Fort Collins Book Fest 2023 features CSU alumni and faculty

Fort Collins Book Fest logo

February is Library Lovers’ Month, the perfect time to celebrate libraries and local authors during Fort Collins Book Fest. In its sixth year, the event is spearheaded by the Poudre Libraries, in partnership with Colorado State University Libraries, the CSU Department of English and Old Firehouse Books.

More than 20 free workshops, talks, readings, book clubs and social events are scheduled throughout the month of February. Explore the full schedule here: https://bit.ly/3JoGPgC

The line-up of 30 authors includes three CSU alumni: Maz Bangs, Aby Kaupang (M.F.A., ‘07) and Kelly Weber (M.F.A. ‘19). Two CSU English faculty members, Nina McConigley and Harrison Candelaria Fletcher, are also slated to participate.

“We’re excited to offer a new format for our annual book festival,” said Diane Lapierre, the executive director of Poudre Libraries. “The month-long celebration truly lifts the voices of local and regional authors and provides opportunities for up-close connections among book lovers.”

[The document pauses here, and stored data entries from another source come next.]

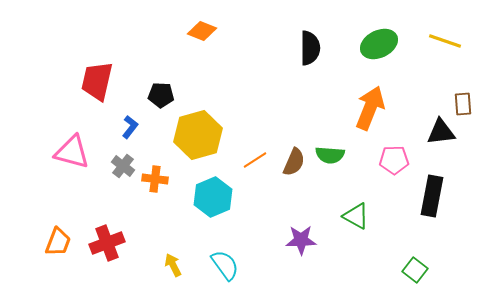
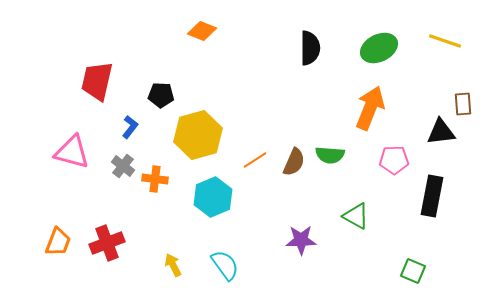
green ellipse: moved 4 px down
green square: moved 2 px left, 1 px down; rotated 15 degrees counterclockwise
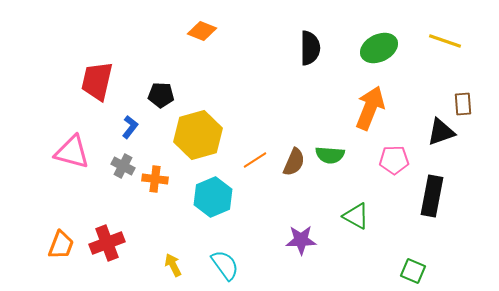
black triangle: rotated 12 degrees counterclockwise
gray cross: rotated 10 degrees counterclockwise
orange trapezoid: moved 3 px right, 3 px down
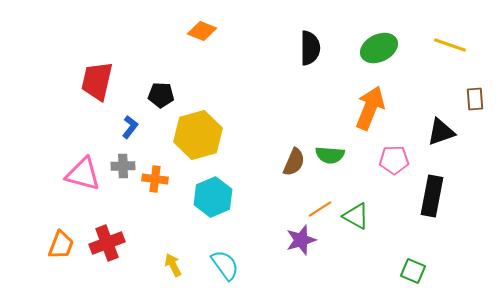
yellow line: moved 5 px right, 4 px down
brown rectangle: moved 12 px right, 5 px up
pink triangle: moved 11 px right, 22 px down
orange line: moved 65 px right, 49 px down
gray cross: rotated 30 degrees counterclockwise
purple star: rotated 16 degrees counterclockwise
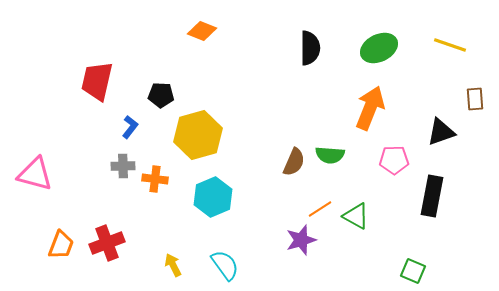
pink triangle: moved 48 px left
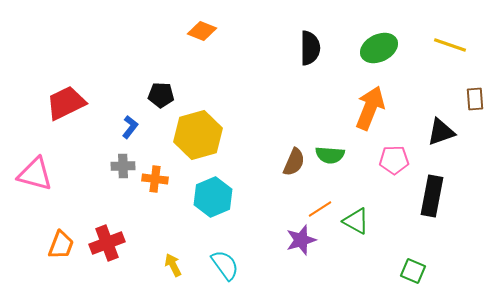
red trapezoid: moved 31 px left, 22 px down; rotated 51 degrees clockwise
green triangle: moved 5 px down
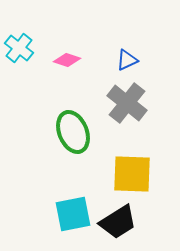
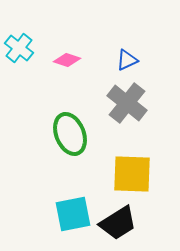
green ellipse: moved 3 px left, 2 px down
black trapezoid: moved 1 px down
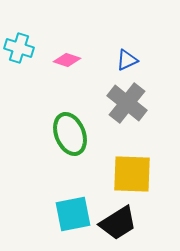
cyan cross: rotated 20 degrees counterclockwise
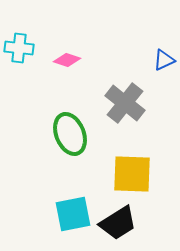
cyan cross: rotated 12 degrees counterclockwise
blue triangle: moved 37 px right
gray cross: moved 2 px left
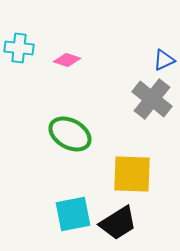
gray cross: moved 27 px right, 4 px up
green ellipse: rotated 39 degrees counterclockwise
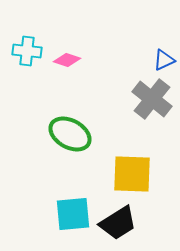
cyan cross: moved 8 px right, 3 px down
cyan square: rotated 6 degrees clockwise
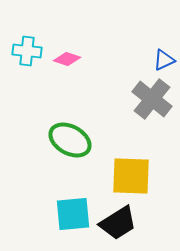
pink diamond: moved 1 px up
green ellipse: moved 6 px down
yellow square: moved 1 px left, 2 px down
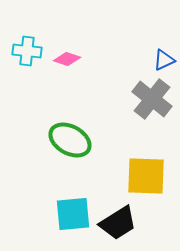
yellow square: moved 15 px right
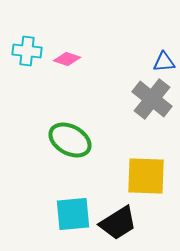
blue triangle: moved 2 px down; rotated 20 degrees clockwise
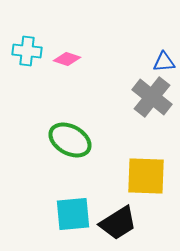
gray cross: moved 2 px up
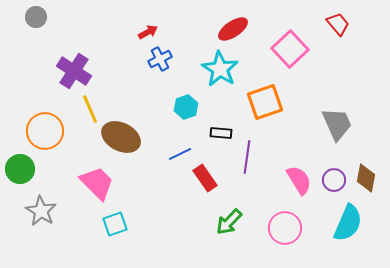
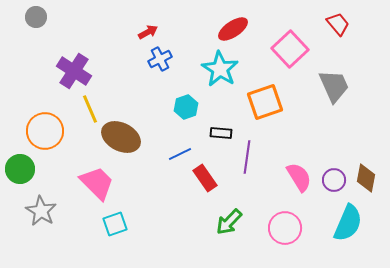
gray trapezoid: moved 3 px left, 38 px up
pink semicircle: moved 3 px up
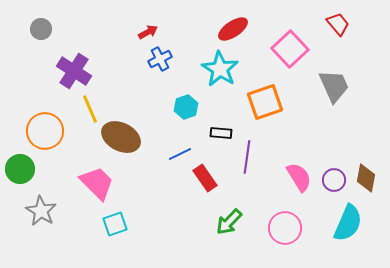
gray circle: moved 5 px right, 12 px down
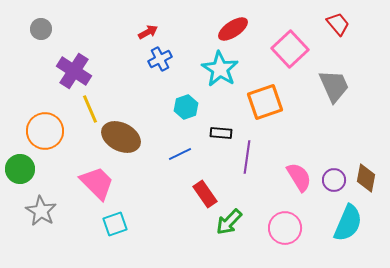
red rectangle: moved 16 px down
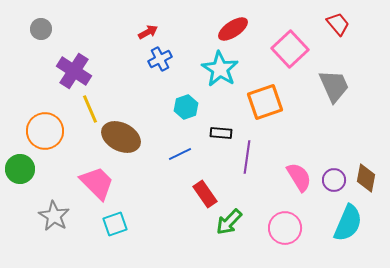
gray star: moved 13 px right, 5 px down
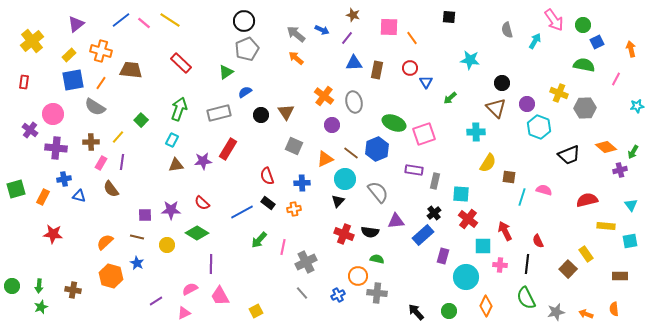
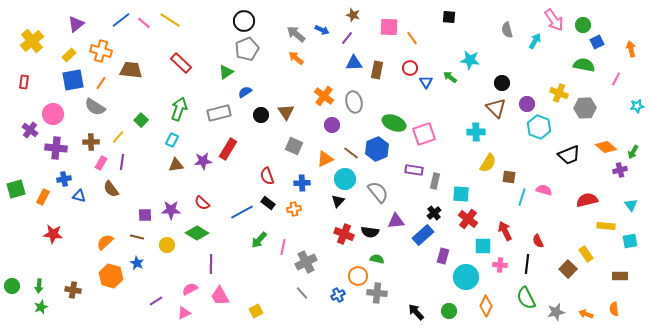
green arrow at (450, 98): moved 21 px up; rotated 80 degrees clockwise
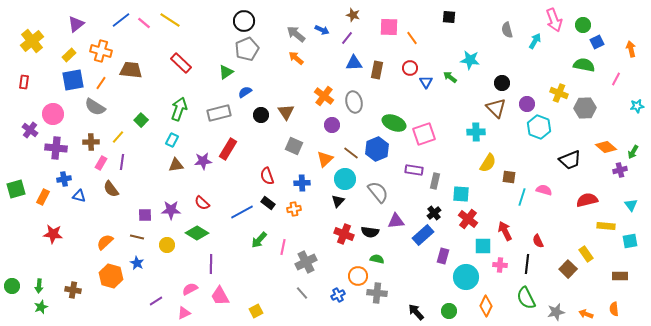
pink arrow at (554, 20): rotated 15 degrees clockwise
black trapezoid at (569, 155): moved 1 px right, 5 px down
orange triangle at (325, 159): rotated 18 degrees counterclockwise
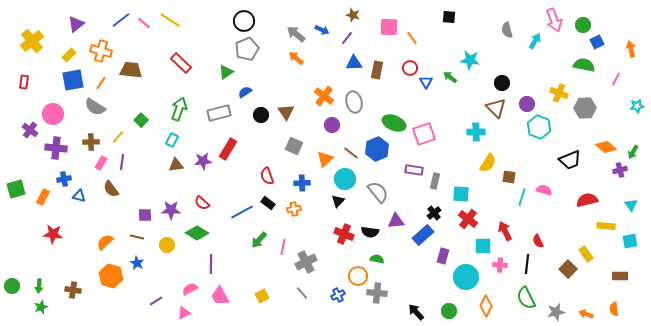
yellow square at (256, 311): moved 6 px right, 15 px up
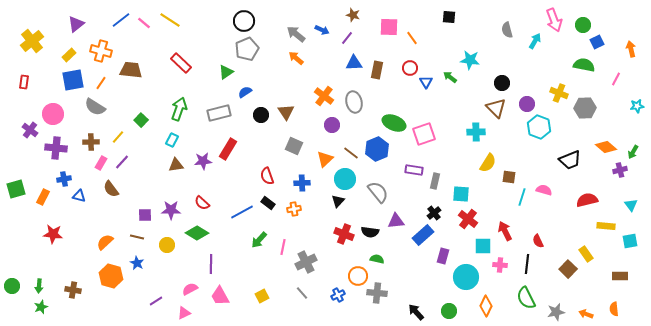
purple line at (122, 162): rotated 35 degrees clockwise
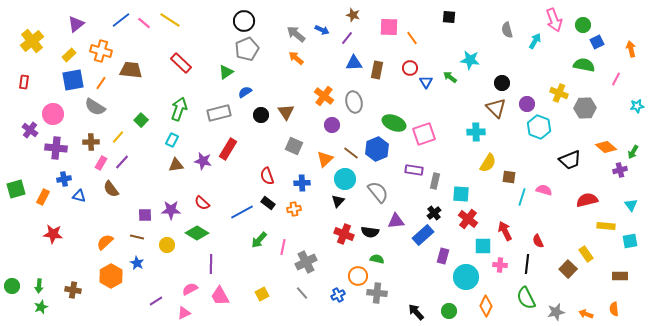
purple star at (203, 161): rotated 18 degrees clockwise
orange hexagon at (111, 276): rotated 15 degrees clockwise
yellow square at (262, 296): moved 2 px up
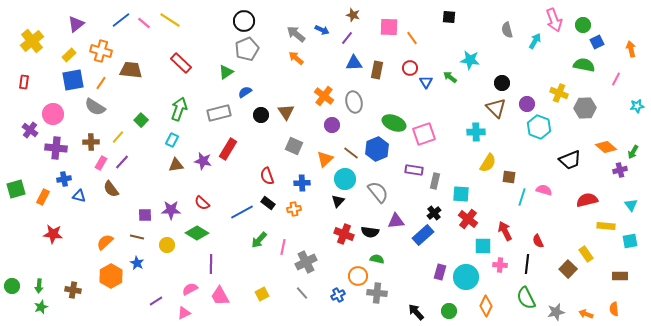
purple rectangle at (443, 256): moved 3 px left, 16 px down
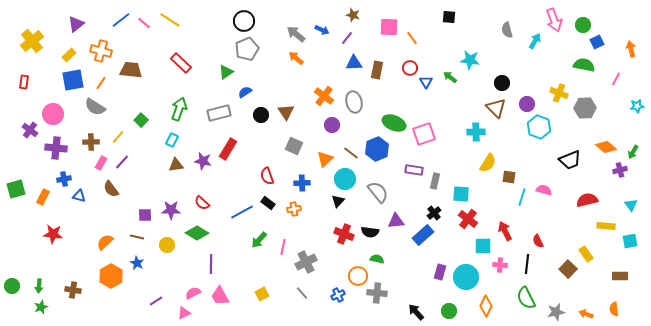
pink semicircle at (190, 289): moved 3 px right, 4 px down
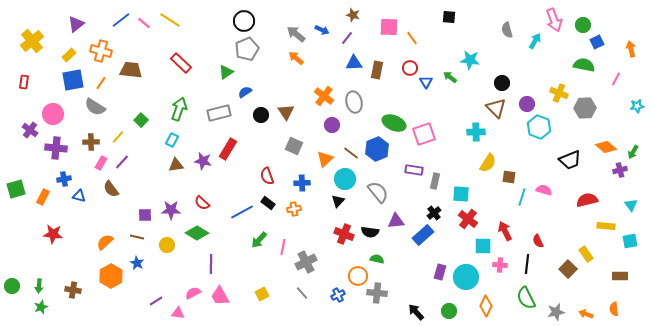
pink triangle at (184, 313): moved 6 px left; rotated 32 degrees clockwise
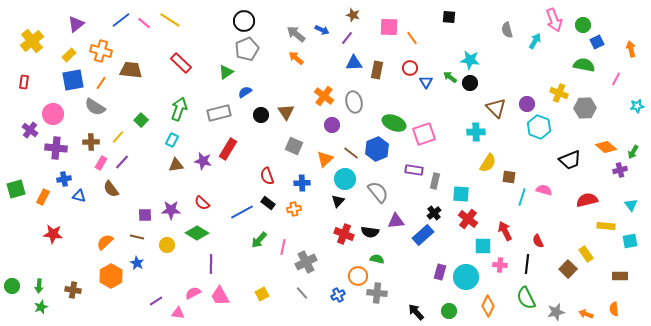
black circle at (502, 83): moved 32 px left
orange diamond at (486, 306): moved 2 px right
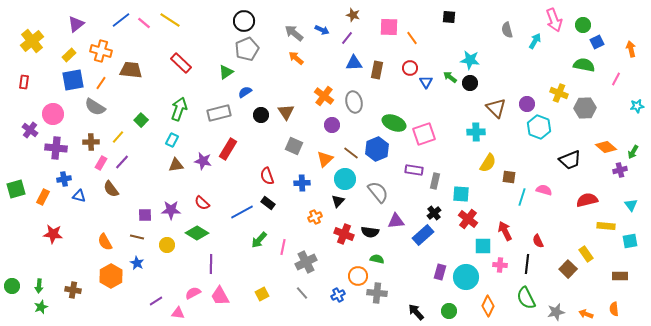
gray arrow at (296, 34): moved 2 px left, 1 px up
orange cross at (294, 209): moved 21 px right, 8 px down; rotated 16 degrees counterclockwise
orange semicircle at (105, 242): rotated 78 degrees counterclockwise
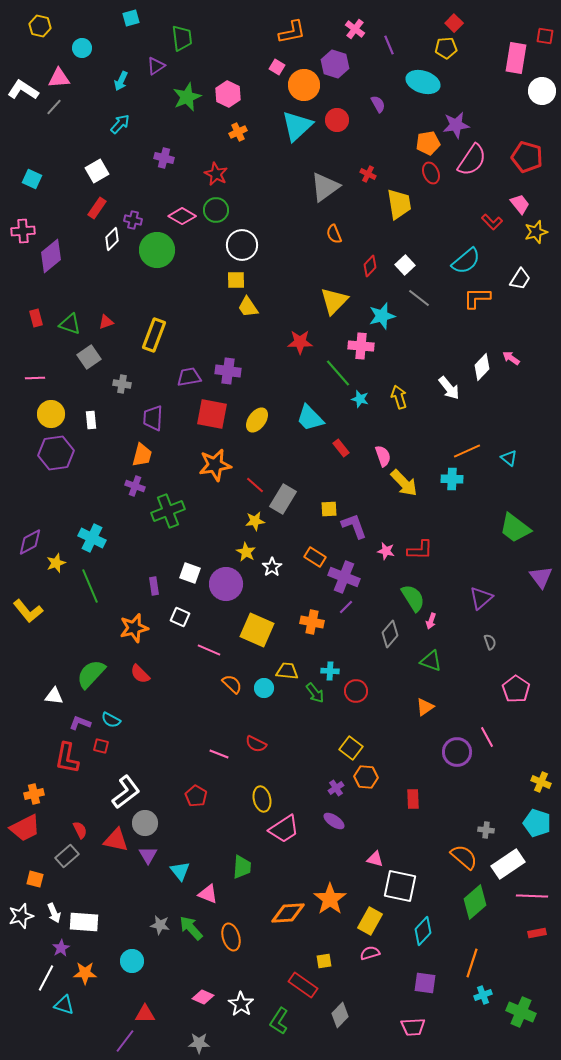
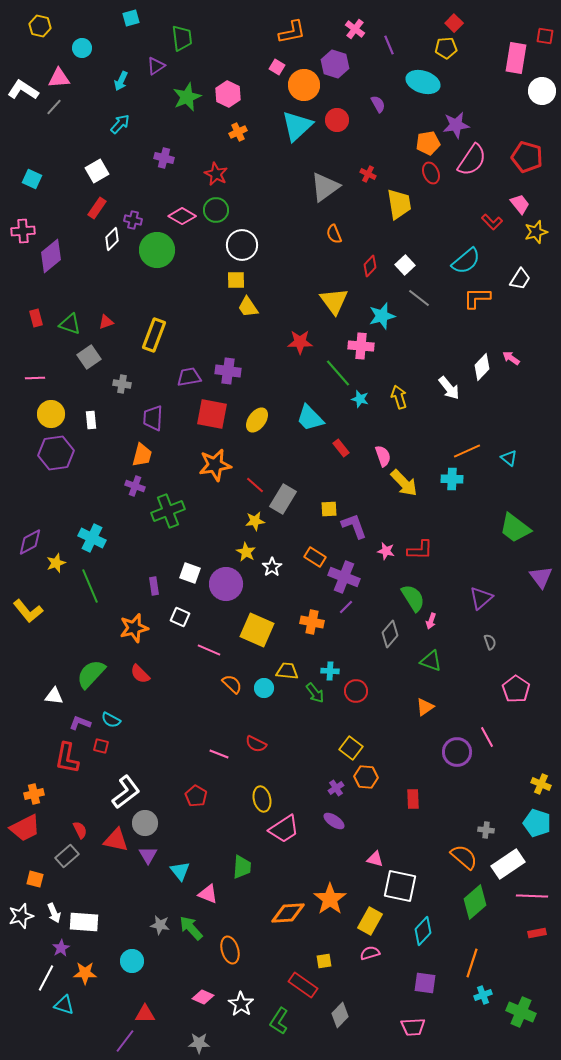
yellow triangle at (334, 301): rotated 20 degrees counterclockwise
yellow cross at (541, 782): moved 2 px down
orange ellipse at (231, 937): moved 1 px left, 13 px down
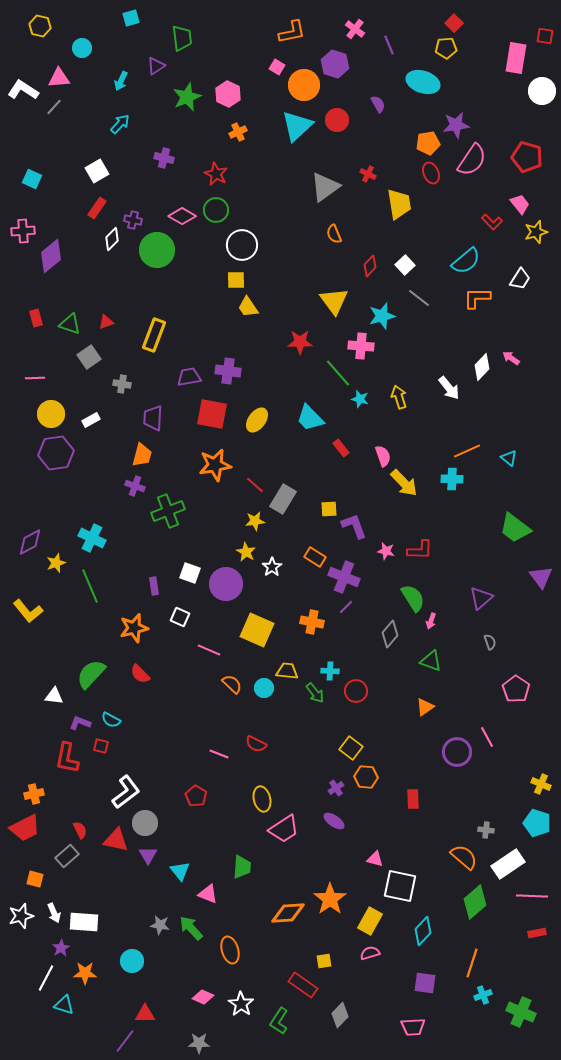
white rectangle at (91, 420): rotated 66 degrees clockwise
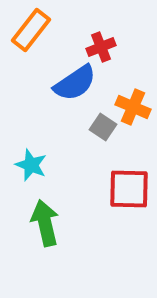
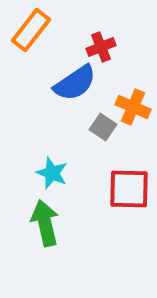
cyan star: moved 21 px right, 8 px down
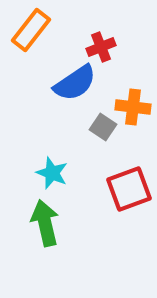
orange cross: rotated 16 degrees counterclockwise
red square: rotated 21 degrees counterclockwise
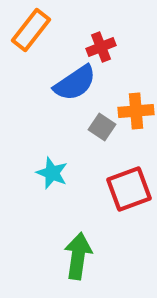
orange cross: moved 3 px right, 4 px down; rotated 12 degrees counterclockwise
gray square: moved 1 px left
green arrow: moved 33 px right, 33 px down; rotated 21 degrees clockwise
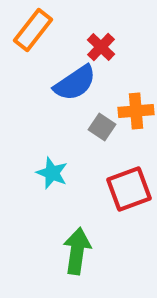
orange rectangle: moved 2 px right
red cross: rotated 24 degrees counterclockwise
green arrow: moved 1 px left, 5 px up
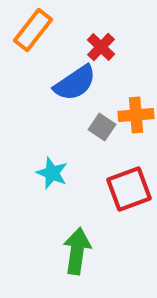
orange cross: moved 4 px down
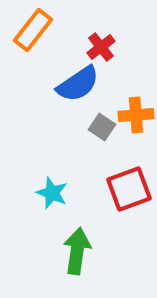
red cross: rotated 8 degrees clockwise
blue semicircle: moved 3 px right, 1 px down
cyan star: moved 20 px down
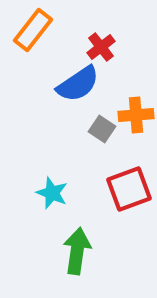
gray square: moved 2 px down
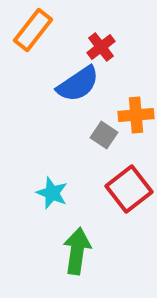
gray square: moved 2 px right, 6 px down
red square: rotated 18 degrees counterclockwise
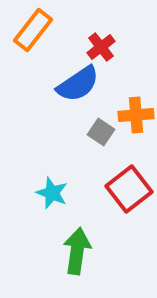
gray square: moved 3 px left, 3 px up
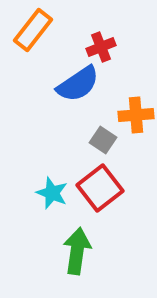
red cross: rotated 16 degrees clockwise
gray square: moved 2 px right, 8 px down
red square: moved 29 px left, 1 px up
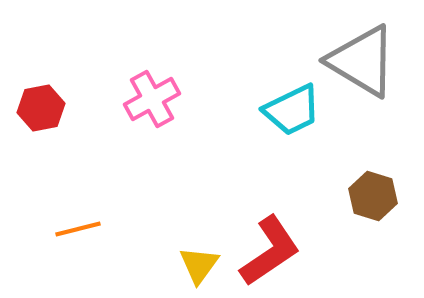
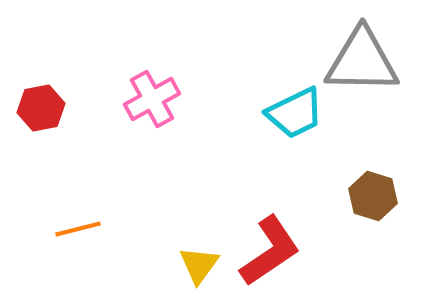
gray triangle: rotated 30 degrees counterclockwise
cyan trapezoid: moved 3 px right, 3 px down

“Our schedule has something for everyone, with a great variety of topics for children, teens, and adults to explore. It’s a true celebration of books and reading,” she added.

The annual Fort Collins Book Fest was conceived by librarians, writers, book lovers and community members with a simple purpose: to combine the community’s passion for the literary arts and our unique cultural heritage in a celebration of literature, literacy and social conversation.


Book Fest events featuring CSU faculty and alumni


We Are the West

Feb. 11, 2:30-3:30 p.m. at Mythmaker Brewing, Fort Collins


CSU alumna Maz Bangs
CSU alumna Maz Bangs.

“We are the West: A Colorado Anthology” is a collection of more than 40 literary voices representative of the spirit and experience of the Centennial State. Featuring fiction, nonfiction, essays, poetry and visual art, the anthology is an exciting introduction to the next generation of diverse Colorado storytelling.

In this session, featured Fort Collins writers Maz Bangs, Heather Hein and Sarah Reichert will talk about their own Colorado stories and, in doing so, help us reimagine the character and make-up of the modern West.

Featured CSU Alum: Maz Bangs


Dear Anti-Valentine

Feb. 17, 7-8 p.m., location TBD


Kelly Weber
CSU alumna Kelly Weber.

The poem is often thought to be a form bearing love and romance, but Kelly Weber’s collection “We Are Changed to Deer at the Broken Place” is a book obsessed with sound, with the haunting creak of animals breaking through human bodies, canter and flight. Sex is everywhere in her book – and romance, too. And yet the lived experience Weber captures, aromantic and asexual, are attached to the natural world but refusing expected couplings.

Featured CSU Alum: Kelly Weber (M.F.A., ‘19)


On the Edges & In Between: Identity, Displacement and Belonging

Feb. 18, 2:30-3:30 p.m. at Council Tree Library, Fort Collins

Hear from authors Nazlı Koca (“The Applicant”), Harrison Candelaria Fletcher (“Finding Querencia: Essays from In-Between”) and Nina McConigley (“Cowboys and East Indians), who weave stories and essays on finding identity, belonging and reconciliation in displacement.

Featured CSU Faculty: Harrison Candelaria Fletcher, Department of English, and Nina McConigley, Department of English

Harrison Candelaria Fletcher

CSU Associate Professor Harrison Candelaria Fletcher. 

Nina McConigley

CSU English faculty member Nina McConigley. 


Oh God. Modernity, Myths & (Dis)Belief

Feb. 24, 7-8 p.m. at Snowbank Brewing, Fort Collins


Aby Kaupang
CSU alumna Aby Kaupang.

Sharing tender and uneasy fascinations with faith, John Tipton and Aby Kaupang interrogate, in poetry both mystic and linguistically precise, what lies beneath our inner lives, outer exchanges and responsibilities to one another.  Tipton’s “BELIEVERS AND SEVEN SERMONS FROM THE BACCHAE,” is an idiosyncratic offering of Euripides’ Bacchae interlaced with passages from the Gospel of Mark. Kaupang’s “Radiant Tether” braids the war in Afghanistan, a ponderence of God’s cruel mysteries and love between two people trying to stay alive.